デザイナー以外もデザインプロセスに関わる「新しいデザインチーム」
谷(筆者):sakitoさんは、昨年までkintoneのサービスデザイン責任者でいらっしゃいましたが、昨年はkintoneのデザインチーム編成を大きく変更されましたね。どういった背景があったのでしょうか?
sakito:もともとデザインチームはデザイナーとリサーチャーだけのチームでした。そのため、デザインチーム内で“デザイン”が決まった段階で、ライターやデザインテクノロジスト(※1)、ローカライズ職など、ほかの開発メンバーにデザインが渡される流れになっていました。

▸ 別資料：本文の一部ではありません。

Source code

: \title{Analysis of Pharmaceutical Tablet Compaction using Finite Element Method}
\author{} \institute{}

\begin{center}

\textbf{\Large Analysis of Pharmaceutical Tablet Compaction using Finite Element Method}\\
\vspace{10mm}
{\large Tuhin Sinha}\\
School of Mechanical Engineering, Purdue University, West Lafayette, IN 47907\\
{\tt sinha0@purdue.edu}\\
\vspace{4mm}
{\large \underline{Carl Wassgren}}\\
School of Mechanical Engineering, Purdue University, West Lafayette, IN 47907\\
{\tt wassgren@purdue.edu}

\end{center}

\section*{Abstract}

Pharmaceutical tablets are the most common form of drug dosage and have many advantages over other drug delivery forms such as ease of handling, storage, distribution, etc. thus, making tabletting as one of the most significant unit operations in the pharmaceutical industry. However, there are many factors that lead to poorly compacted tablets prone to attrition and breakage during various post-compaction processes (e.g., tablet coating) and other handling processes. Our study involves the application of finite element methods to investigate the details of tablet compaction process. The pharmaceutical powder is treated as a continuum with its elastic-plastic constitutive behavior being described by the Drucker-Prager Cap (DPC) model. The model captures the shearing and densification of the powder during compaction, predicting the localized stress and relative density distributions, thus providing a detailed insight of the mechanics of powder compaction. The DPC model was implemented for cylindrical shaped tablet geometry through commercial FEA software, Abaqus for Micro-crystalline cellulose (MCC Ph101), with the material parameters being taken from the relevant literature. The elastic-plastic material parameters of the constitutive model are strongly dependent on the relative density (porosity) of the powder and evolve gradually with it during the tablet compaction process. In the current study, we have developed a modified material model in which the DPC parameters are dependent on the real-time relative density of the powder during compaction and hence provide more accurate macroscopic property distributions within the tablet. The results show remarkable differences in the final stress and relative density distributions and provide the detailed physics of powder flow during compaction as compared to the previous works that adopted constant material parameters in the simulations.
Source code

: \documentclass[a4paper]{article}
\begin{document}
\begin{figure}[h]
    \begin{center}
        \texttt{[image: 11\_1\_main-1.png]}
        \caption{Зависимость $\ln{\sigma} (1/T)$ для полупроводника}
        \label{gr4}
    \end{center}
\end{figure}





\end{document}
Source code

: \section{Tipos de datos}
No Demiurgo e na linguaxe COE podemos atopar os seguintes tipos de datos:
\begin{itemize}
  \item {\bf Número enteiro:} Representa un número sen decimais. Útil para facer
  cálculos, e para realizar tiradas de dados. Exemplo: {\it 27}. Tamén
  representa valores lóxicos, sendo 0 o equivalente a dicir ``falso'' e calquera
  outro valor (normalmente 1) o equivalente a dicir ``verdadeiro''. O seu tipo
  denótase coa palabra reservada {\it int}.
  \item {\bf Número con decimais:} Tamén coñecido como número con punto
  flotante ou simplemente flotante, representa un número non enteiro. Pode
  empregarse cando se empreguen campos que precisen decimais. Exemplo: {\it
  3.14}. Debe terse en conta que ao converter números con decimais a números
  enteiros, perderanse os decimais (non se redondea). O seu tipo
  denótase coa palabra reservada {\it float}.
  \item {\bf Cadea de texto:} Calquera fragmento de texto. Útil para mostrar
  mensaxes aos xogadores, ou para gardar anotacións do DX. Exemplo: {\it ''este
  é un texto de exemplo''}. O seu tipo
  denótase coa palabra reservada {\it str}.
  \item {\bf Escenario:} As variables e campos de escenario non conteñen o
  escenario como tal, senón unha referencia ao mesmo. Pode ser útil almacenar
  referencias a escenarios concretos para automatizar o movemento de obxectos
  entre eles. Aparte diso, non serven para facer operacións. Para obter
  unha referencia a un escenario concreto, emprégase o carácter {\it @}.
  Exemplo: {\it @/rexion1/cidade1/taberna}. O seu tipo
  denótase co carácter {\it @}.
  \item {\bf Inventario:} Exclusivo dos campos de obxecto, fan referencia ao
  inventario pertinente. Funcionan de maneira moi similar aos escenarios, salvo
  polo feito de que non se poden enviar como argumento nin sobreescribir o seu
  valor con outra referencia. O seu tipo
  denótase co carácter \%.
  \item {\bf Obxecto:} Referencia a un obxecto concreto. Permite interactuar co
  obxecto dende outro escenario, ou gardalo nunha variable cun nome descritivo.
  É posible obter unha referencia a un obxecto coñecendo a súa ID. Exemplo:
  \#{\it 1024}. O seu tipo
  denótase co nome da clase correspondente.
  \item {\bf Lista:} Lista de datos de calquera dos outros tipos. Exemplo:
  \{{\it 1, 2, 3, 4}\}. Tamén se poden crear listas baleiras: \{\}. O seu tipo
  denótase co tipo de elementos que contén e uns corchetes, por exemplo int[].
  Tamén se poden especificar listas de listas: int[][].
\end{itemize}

(※1)デザイナーとエンジニアの橋渡しをする職種。主に、デザイナーからエンジニアへデザインを渡していく「ハンドオフ」のプロセスにおいて、エンジニア視点でデザイナーに対してフィードバックを行ったり、反対に、デザイナーの意図が伝わるようエンジニアの支援を行ったりする。
個人的にそうした開発の流れに違和感を感じていましたし、実際にデザインチームへの手戻りが多く発生するという課題もありました。デザイナー以外のメンバーも、もっと前の段階からデザインに関わるべきなんです。
谷:だからチームの形をその理想に近づけたわけですね。
sakito:そうなんです。デザインテクノロジストやライター、ローカライズ職も加えた職能混合のデザインチームに再編しました。さらにデザインシステムチームも合流させて、現在は15人程度で構成するオールインワンのチームになっています。
チーム再編に加えて、私がいつもメンバーに伝えているのは「チームでデザインを作ろう」ということです。デザイナーが1人で作るのではなく、ライティングの観点でデザインを変えたり、エンジニアリングの観点で情報処理を改善したりするなど、1つの開発に対して複数の視点でメンバー各々が貢献するのがデザインだと考えています。
谷:ワークフローを組織のあり方から再構築されてきたのですね。新しいデザインチームはkintoneというプロダクト全体の中でどのような働きをしているのですか?
sakito:プロダクトマネージャ―が主導する機能開発や改善に対して、デザイン面から実現に向けて伴走するような動き方をしています。例えば、こんな機能を作りたいという要望があれば、どんなデザインにすれば使いやすいか、エンジニアリング的にどう解決するか、それをスプリントの中でどう練り上げるかなどを、プロダクトのチーム内各所と検討していくような流れです。